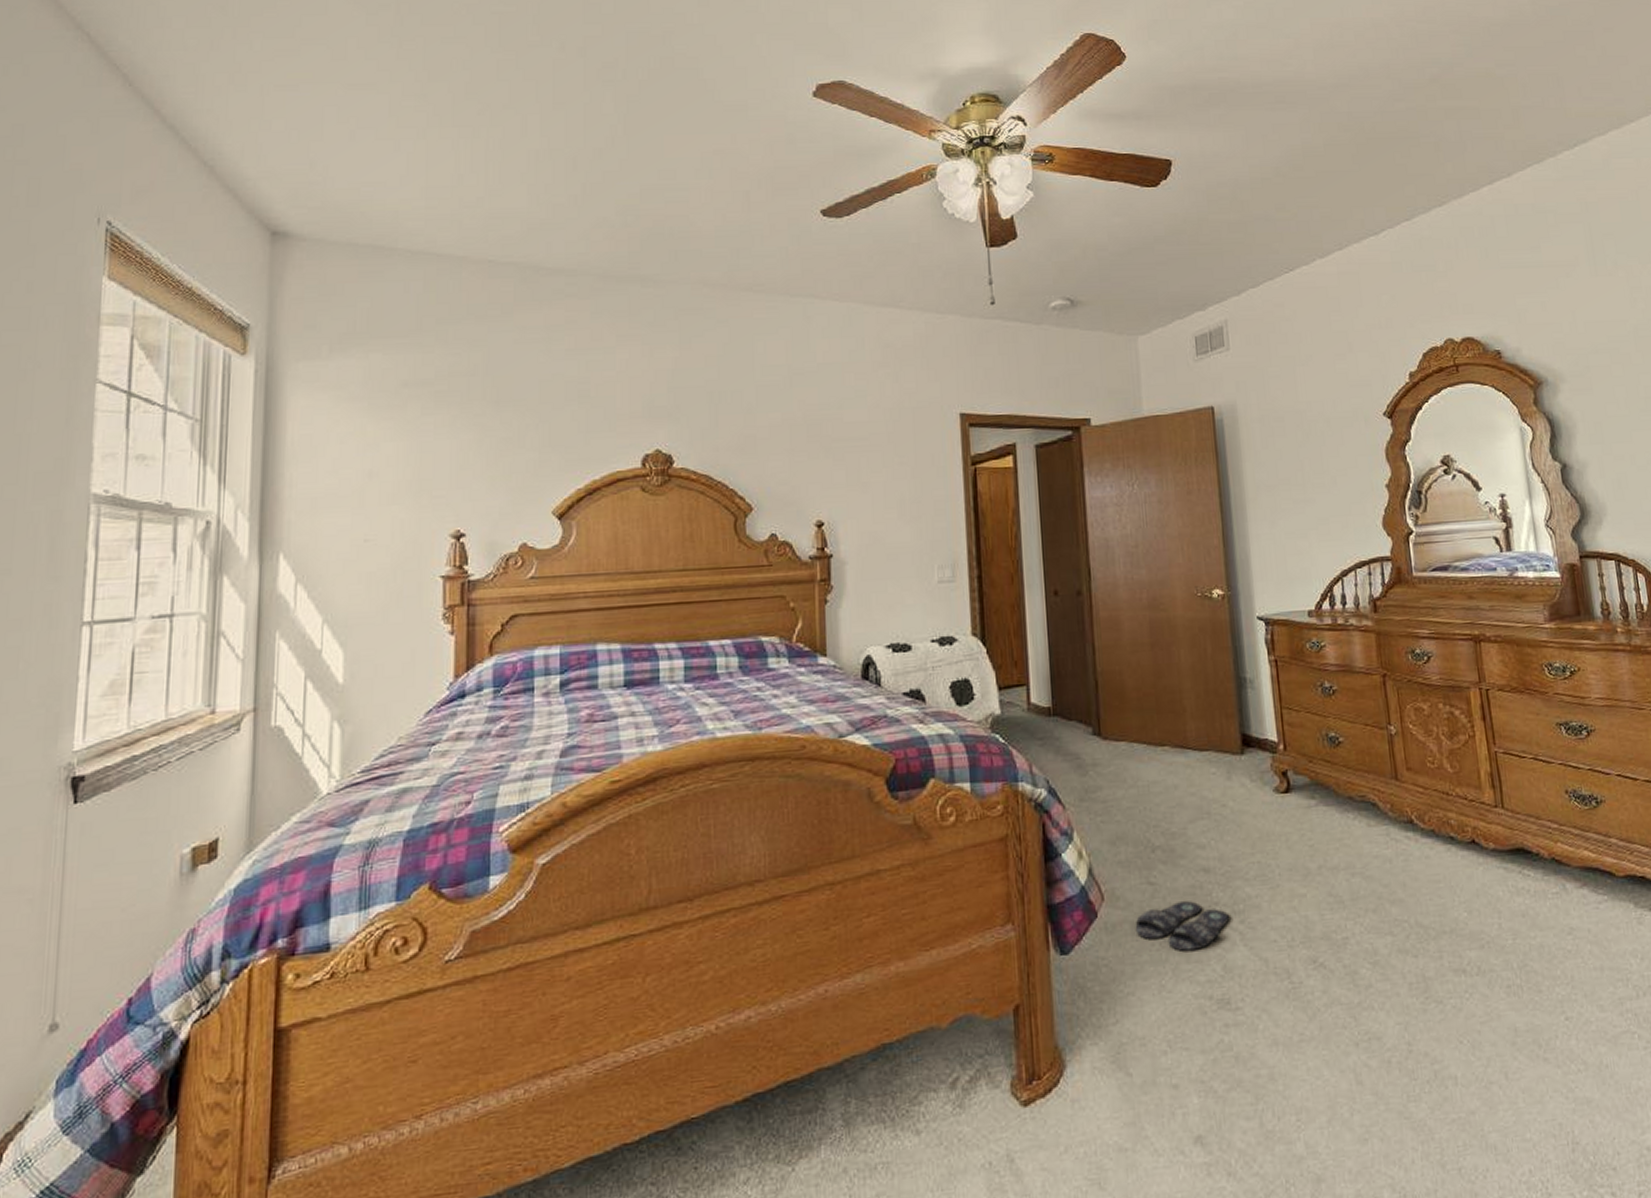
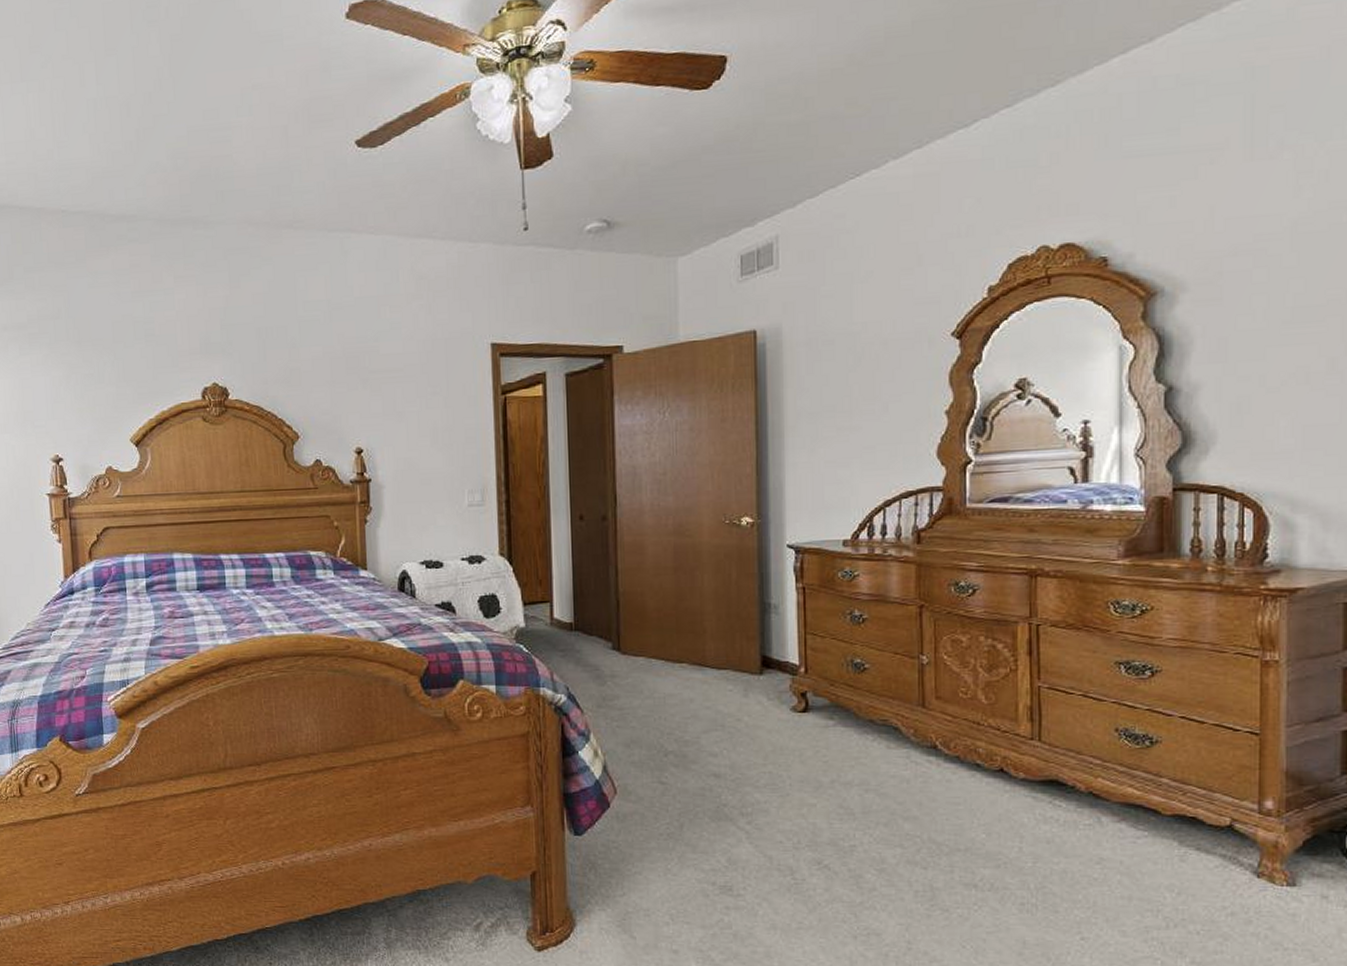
slippers: present [1135,901,1230,951] -> none [645,801,738,842]

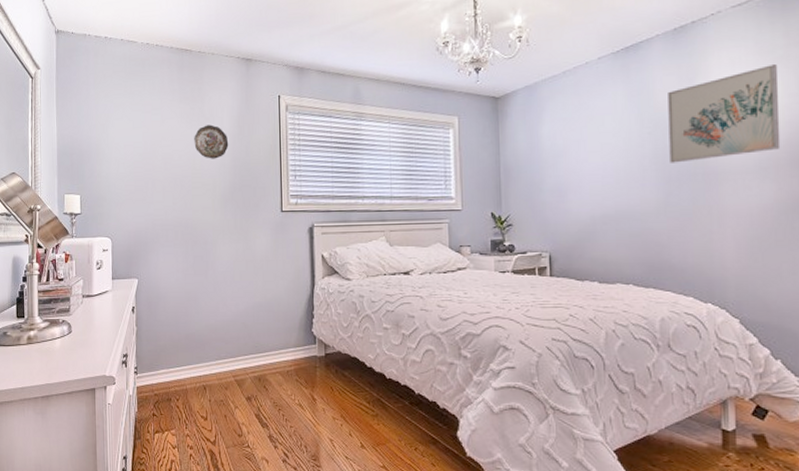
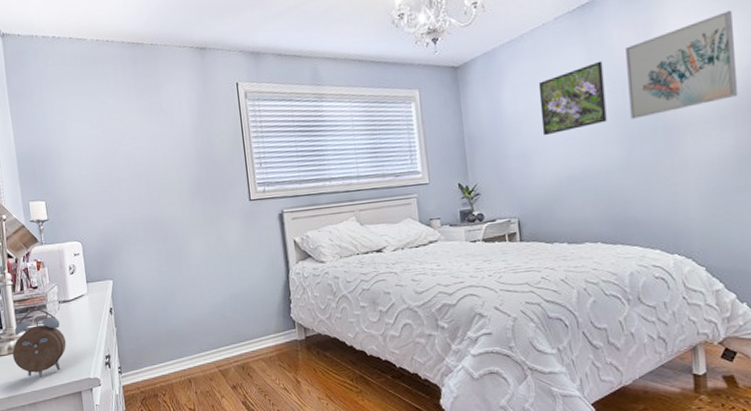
alarm clock: none [31,301,86,371] -> present [12,308,67,378]
decorative plate: present [194,124,229,159] -> none [154,118,191,154]
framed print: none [578,103,645,173] -> present [538,60,607,136]

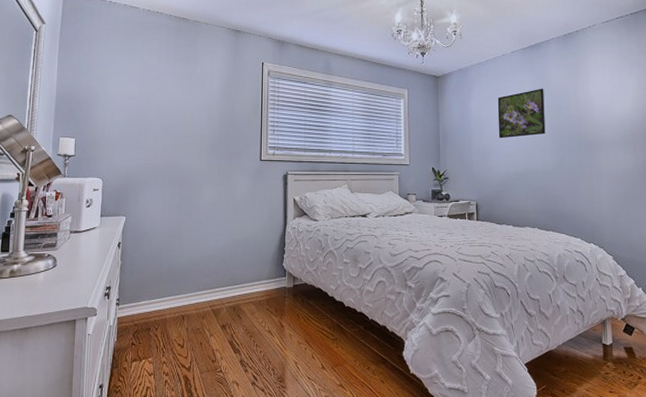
alarm clock: present [12,308,67,378] -> none [14,236,71,304]
wall art: present [625,10,739,119] -> none [560,65,637,135]

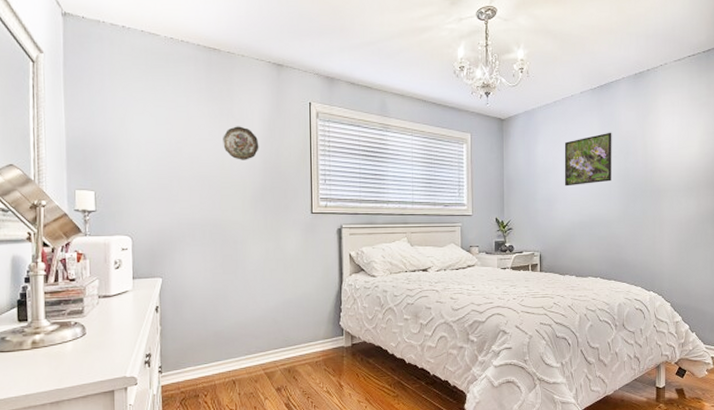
decorative plate: none [186,83,217,113] -> present [223,126,259,160]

Goal of the exercise —
Where does "clock" occur in the data? Copy each line that has it.

Written response —
alarm clock: none [31,301,86,371] -> present [12,308,67,378]
alarm clock: present [12,308,67,378] -> none [14,236,71,304]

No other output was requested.